WHAT YOU HAVE TO DO
In the essay below on an early encounter with art, where in the front room did the Bluebell Wood picture hang?

Interior at Paddington, Lucian Freud, 1951. Courtesy of the Walker Art Gallery
A chance discovery with an intriguing painting has the potential to change you, says Laurie Taylor.
Apart from the monthly changing bathing belles on the local garage calendar which hung from a cupboard knob in the kitchen, there was only one other picture in my childhood home.
Unlike the calendar, this picture was afforded a special place of honour. It hung proudly above the china cabinet in the middle of the back wall of our rarely used, but regularly swept and dusted, front room. In this position it could readily catch the attention of the very few visitors who were considered of sufficient status to use the room.
Bluebell Wood, my mother would say when she saw them glancing in the right direction. "You can see the path going through the wood." "Ah yes," they'd say. "Lovely".
It was, I'm slightly ashamed to say, that damned path through the wood which captured my own attention. In the foreground of the picture it was a broad yellow sandy track, but as it wound its way through the bluebells, it became thinner and thinner, until it was only a speck of ochre amidst the packed trees on the horizon.
Because it was the only art in the house, the only self-consciously framed artwork I ever saw as I grew up, it came to stand for all artistic representations.
Art, I assumed, was largely about nature and landscapes and perspectives. Painters were of course permitted to escape from the clutch of bluebells and try their hand at daffodils and roses and sunflowers.
They might even choose to place their flowers in gardens or meadows rather than woods with receding paths, but on the whole that should be the limit of their ambition.
It was this pre-conception which made my first teenage visit to the Walker Art Gallery so disconcerting. I'd only wandered into the place because it was in the same Liverpool street as the Picton Hall where I regularly attended traditional jazz evenings.

DATA PROVIDED
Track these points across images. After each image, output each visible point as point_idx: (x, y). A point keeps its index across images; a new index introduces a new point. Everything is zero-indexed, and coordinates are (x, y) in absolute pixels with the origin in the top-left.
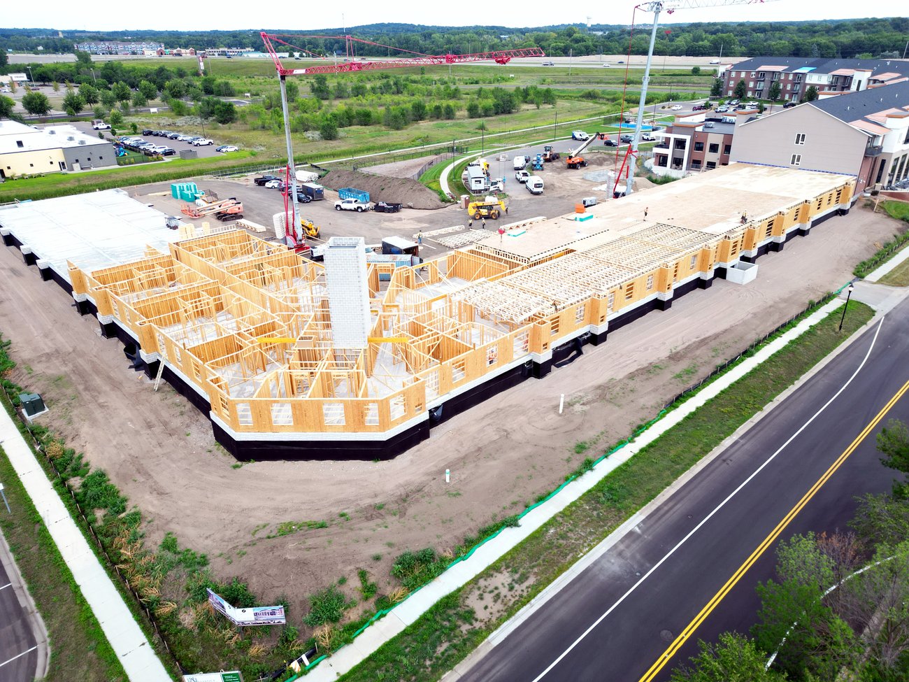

SOLVED PROBLEM
Above the china cabinet in the middle of the back wall.